(RECORDS TO USE)

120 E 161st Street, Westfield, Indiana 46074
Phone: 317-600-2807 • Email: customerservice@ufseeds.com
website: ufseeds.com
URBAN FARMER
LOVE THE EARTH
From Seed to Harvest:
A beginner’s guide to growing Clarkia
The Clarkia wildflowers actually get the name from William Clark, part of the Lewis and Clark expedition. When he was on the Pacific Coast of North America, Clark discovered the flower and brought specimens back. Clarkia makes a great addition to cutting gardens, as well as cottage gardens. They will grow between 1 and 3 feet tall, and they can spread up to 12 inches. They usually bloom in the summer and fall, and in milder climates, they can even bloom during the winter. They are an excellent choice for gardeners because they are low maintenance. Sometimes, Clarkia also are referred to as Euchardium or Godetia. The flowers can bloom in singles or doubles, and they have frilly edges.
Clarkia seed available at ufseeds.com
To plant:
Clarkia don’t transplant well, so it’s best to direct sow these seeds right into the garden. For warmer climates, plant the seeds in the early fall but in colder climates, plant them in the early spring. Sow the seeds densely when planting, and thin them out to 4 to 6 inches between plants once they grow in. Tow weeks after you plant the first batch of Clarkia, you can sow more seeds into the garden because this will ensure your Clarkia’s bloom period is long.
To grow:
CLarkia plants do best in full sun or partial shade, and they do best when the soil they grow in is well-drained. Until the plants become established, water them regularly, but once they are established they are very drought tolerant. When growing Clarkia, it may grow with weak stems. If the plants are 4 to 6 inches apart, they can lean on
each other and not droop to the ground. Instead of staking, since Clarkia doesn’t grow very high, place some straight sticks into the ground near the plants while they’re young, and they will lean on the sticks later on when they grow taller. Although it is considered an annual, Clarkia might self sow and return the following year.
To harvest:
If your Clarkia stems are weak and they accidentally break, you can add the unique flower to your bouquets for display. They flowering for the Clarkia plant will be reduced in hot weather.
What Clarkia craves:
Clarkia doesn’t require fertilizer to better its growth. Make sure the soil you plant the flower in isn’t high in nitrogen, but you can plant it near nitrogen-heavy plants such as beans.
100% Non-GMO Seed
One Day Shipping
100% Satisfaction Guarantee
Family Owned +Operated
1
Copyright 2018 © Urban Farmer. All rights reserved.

(End RECORDS TO USE)

→ **TASK**: Find the word "ufseeds" in the entries and show each line where it is found.

→ **EXERCISE OUTPUT**:
Phone: 317-600-2807 • Email: customerservice@ufseeds.com
website: ufseeds.com
Clarkia seed available at ufseeds.com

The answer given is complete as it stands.